Il a rappelé que la loi organique relative aux lois de finances insiste sur la nécessité de mobiliser l’ensemble des ressources de l’État selon des critères de transparence, d’efficacité et de performance, faisant du développement des recettes non fiscales un axe central des réformes des finances publiques. Il a toutefois averti que les résultats positifs obtenus ne doivent pas occulter les défis structurels persistants, notamment la multiplicité des systèmes d’émission des titres de recettes, l’hétérogénéité des modèles entre les secteurs, le manque d’intégration entre les systèmes d’information sectoriels et le système comptable central, ainsi que la nécessité de renforcer le cadre juridique et réglementaire encadrant les opérations de recouvrement et de suivi.

De son côté, le chef de coopération de la Délégation de l’Union européenne, M. Wim Vandenbroucke, a indiqué que le programme d’appui à la gouvernance financière et administrative en Mauritanie, financé par l’Union européenne et mis en œuvre par Expertise France, constitue une coopération ambitieuse entre l’Union européenne et le gouvernement mauritanien.

Il a salué l’engagement constant de la Mauritanie en faveur de la modernisation des finances publiques et de la diversification des sources de revenus, soulignant que le renforcement de la mobilisation des ressources nationales est essentiel pour stimuler les recettes non fiscales, notamment les frais administratifs, les revenus du domaine public et les dividendes des entreprises publiques, qui représentent des leviers importants pour réduire la pression fiscale et limiter le recours à l’endettement.

Dans une déclaration à l’Agence Mauritanienne d’Information, le Directeur des recettes et de la caisse centrale du Trésor public, M. Taleb Ould Agatt, a indiqué que ce séminaire constitue un espace d’échange entre les différents secteurs générateurs de recettes non fiscales afin d’améliorer ce type de ressources, qui a connu une progression significative ces dernières années, atteignant en 2025 près de 300 milliards d’anciennes ouguiyas.
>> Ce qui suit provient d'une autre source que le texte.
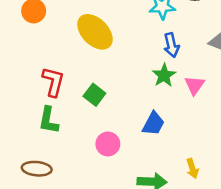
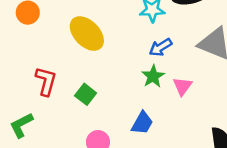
blue arrow: (171, 45) -> (161, 47), turned 70
green L-shape: (49, 120) -> (21, 125), moved, turned 52

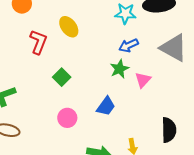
yellow ellipse: (87, 34) -> (69, 27), size x0.7
red L-shape: (46, 81) -> (38, 42), moved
Il a également précisé que le Trésor public a engagé d’importantes réformes pour améliorer le recouvrement, notamment à travers le développement du système de paiement électronique, dont le nombre d’utilisateurs est passé de 4 593 en 2022 à près de 335 000 en 2025. Cette évolution s’est accompagnée d’une forte augmentation du nombre d’opérations et des montants recouvrés électroniquement, contribuant ainsi au renforcement de l’inclusion financière, à l’amélioration de la qualité du service public et à la consolidation des principes de transparence et de traçabilité dans la gestion des finances publiques.